For this you will need:
https://www.amazon.com/Noctua-NF-A14-industrialPPC-2000-140x140x25mm-2000rpm/dp/B00KESSI2A/ref=sr_1_1?s=electronics&ie=UTF8&qid=1526667148&sr=1-1&keywords=B00KESSI2A
https://www.amazon.com/140mm-Black-Grill-Guard-screws/dp/B01M2YI7BM/ref=sr_1_3?s=electronics&ie=UTF8&qid=1526667587&sr=1-3&keywords=fan+grill+140mm
https://www.amazon.com/FAN2USB-12V-USB-Converting-Adapter/dp/B00MNB40ZU/ref=sr_1_1?s=electronics&ie=UTF8&qid=1526667190&sr=8-1&keywords=FAN2USB
https://www.amazon.com/Urbo-Adjustable-Heat-Vent-Elevate-Notebooks/dp/B01I0KN91I/ref=sr_1_2?ie=UTF8&qid=1526667370&sr=8-2&keywords=urbo+stand
The hole is where we are going to place the fan and the height will help the fan to get more air, so that is very important.
https://www.amazon.com/Uxcell-Nylon-Resistant-Cable-White/dp/B00UJ95URU/ref=sr_1_1?ie=UTF8&qid=1526667534&sr=8-1&keywords=Cable+Tie+Set+400
Optionally you can also buy a voltage regulator to turn it off but yeah unplugging the USB do the work too haha:
https://www.amazon.com/Zalman-Fan-Speed-Controller-FANMATE-2/dp/B000292DO0/ref=sr_1_1?s=electronics&ie=UTF8&qid=1526667258&sr=1-1&keywords=FANMATE2
After it is done and placed your laptop on it, you should be able to play all night without seeing the laptop throttling.

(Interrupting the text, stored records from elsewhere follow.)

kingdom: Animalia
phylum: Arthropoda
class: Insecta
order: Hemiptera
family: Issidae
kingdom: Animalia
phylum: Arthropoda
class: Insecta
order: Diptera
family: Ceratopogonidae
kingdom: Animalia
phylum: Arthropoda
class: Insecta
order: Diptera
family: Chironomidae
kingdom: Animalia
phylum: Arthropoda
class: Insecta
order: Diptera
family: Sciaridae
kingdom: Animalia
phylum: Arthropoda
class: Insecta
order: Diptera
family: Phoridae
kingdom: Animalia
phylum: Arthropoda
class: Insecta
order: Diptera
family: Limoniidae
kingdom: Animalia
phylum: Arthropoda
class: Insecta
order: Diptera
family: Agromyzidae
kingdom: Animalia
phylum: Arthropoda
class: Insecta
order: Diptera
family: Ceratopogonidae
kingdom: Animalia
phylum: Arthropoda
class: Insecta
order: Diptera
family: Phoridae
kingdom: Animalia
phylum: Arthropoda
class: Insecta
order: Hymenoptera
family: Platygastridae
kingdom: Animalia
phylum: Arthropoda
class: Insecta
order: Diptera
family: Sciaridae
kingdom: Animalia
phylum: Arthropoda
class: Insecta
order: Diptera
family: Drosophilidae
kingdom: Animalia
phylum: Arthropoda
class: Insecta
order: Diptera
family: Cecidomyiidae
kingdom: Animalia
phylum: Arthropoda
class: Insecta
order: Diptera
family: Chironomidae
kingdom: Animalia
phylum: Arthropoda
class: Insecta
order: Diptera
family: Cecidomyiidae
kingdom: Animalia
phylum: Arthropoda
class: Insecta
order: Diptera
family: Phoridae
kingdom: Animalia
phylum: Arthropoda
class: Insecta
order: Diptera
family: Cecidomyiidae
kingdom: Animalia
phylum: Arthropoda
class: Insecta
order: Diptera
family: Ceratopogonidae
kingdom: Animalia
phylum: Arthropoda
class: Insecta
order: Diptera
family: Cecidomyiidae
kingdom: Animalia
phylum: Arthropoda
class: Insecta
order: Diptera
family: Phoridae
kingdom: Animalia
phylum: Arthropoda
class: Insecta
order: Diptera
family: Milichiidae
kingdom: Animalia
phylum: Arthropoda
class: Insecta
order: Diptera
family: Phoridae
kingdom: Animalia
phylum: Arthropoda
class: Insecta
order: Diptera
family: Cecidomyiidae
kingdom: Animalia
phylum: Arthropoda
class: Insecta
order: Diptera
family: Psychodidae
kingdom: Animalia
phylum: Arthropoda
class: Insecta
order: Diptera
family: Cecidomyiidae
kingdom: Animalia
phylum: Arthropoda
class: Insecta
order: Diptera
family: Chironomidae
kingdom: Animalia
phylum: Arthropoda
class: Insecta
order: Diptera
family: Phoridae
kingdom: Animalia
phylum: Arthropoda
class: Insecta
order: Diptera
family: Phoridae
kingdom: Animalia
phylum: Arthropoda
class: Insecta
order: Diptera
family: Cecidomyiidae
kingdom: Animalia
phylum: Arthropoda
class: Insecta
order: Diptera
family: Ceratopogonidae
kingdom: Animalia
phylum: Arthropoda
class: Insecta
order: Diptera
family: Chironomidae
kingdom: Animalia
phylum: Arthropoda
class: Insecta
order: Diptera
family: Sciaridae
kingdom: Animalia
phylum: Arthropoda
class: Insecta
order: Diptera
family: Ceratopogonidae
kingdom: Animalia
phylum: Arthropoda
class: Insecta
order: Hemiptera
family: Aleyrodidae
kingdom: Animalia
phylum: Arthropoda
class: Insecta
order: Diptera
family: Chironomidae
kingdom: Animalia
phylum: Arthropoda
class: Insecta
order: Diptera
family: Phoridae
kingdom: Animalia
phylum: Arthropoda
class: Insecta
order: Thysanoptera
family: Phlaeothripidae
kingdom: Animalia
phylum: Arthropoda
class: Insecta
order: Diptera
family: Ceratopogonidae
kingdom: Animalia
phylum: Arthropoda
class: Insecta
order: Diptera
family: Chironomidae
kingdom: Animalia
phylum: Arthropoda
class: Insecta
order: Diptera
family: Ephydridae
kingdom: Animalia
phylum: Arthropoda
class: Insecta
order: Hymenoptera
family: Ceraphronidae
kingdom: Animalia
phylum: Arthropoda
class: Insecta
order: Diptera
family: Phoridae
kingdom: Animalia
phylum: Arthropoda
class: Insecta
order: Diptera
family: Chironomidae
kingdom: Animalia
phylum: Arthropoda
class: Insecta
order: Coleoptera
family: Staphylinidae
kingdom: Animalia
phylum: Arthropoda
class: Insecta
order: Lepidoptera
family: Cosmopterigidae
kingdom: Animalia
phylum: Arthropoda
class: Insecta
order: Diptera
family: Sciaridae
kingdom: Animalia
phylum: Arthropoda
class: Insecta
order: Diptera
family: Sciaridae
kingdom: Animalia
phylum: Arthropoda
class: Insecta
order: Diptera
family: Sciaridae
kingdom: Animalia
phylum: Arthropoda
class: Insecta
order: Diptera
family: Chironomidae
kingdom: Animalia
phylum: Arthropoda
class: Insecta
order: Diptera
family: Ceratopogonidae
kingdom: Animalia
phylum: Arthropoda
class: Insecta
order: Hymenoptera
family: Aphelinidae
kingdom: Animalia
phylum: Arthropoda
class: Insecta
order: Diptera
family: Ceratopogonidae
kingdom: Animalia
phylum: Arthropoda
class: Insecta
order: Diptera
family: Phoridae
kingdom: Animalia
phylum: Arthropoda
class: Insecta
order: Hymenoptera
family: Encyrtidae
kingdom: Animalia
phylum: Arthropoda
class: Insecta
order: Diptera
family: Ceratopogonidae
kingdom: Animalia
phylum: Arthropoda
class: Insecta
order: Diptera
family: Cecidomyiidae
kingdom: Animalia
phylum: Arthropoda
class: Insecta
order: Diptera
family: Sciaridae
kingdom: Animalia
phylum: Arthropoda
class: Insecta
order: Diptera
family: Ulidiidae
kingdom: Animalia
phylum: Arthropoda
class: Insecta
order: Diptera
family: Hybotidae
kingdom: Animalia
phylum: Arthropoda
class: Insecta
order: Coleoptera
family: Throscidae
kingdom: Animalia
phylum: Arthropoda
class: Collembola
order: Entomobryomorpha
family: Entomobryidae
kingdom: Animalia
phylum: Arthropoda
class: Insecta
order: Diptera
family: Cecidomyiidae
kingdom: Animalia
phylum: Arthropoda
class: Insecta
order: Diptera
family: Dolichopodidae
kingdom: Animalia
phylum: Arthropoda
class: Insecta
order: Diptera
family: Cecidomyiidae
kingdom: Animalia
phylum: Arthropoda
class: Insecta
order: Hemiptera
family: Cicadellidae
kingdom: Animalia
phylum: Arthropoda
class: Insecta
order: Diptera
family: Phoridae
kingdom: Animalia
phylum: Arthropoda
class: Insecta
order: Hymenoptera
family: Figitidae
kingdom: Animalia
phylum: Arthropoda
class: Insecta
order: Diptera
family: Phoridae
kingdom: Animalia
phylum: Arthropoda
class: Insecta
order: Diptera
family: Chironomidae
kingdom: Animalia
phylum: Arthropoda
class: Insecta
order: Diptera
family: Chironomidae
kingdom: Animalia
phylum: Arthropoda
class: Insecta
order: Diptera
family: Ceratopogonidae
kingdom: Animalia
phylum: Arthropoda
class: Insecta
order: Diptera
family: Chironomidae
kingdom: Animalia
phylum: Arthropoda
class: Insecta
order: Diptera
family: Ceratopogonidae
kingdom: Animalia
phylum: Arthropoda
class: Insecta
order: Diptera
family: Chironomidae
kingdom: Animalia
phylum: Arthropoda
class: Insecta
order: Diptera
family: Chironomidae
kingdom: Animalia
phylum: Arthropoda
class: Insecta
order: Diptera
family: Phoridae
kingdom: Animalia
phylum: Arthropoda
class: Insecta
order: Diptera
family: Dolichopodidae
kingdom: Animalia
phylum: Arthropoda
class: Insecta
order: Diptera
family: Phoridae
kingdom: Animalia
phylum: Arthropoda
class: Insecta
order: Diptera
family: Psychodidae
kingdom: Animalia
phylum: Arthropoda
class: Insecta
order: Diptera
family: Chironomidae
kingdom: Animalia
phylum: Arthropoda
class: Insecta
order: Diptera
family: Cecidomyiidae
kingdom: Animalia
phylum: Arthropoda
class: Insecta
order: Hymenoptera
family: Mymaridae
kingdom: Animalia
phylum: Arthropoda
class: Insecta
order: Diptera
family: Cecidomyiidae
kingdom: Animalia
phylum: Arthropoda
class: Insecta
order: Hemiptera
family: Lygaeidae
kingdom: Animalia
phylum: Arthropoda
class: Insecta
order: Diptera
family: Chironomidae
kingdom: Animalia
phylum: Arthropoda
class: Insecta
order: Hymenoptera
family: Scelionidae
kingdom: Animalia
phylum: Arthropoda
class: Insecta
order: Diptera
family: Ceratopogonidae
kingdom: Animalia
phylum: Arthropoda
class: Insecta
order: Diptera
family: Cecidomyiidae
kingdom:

I tried to exceed the 15W, but this step is probably impossible, with the cooling I was able to stay a few more seconds at almost 30W but even after dealing with max TDP via Throttlestop, it throttles down. I just think that HP has limited its device to 15W for long term state (no matter the thermals or power) which is quite understandable but still it would be nice to unlock it.
I have for instance set the TDP max at 16W with ThrottleStop (so just a little bit more) and it still throttles after around 30 seconds to 15W with the cooler, I don’t know if I will give up but with -100mV undervolting I am able to reach STABLE 2.8ghz at full load, at 15W, so it is not that bad for a convertible 13-inch laptop.
I would like to post more photos however I am on a trip for months, so I can't right now.
Feel free to ask me any questions!
EDIT: formatting because 1st post
EDIT 2:
Here is how I placed my thermal pads:
https://i.imgur.com/0fHQTIl.jpg
I have also stressed my laptop for almost 15min non-stop with my cross-flow fan, here are the results showing a stable performance:
https://i.imgur.com/h9Tq2fU.png
https://i.imgur.com/j5P8osg.png
http://www.amazon.com/Noctua-NF-A14-industrialPPC-2000-140x140x25mm-2000rpm/dp/B00KESSI2A
And then to make their corners white get these
http://www.amazon.com/Noctua-NA-SAVP1-Chromax-Anti-Vibration-Mount/dp/B018SOU7AM
Or the black mounts to make it 100% black.
Set them to about 800rpm and job done.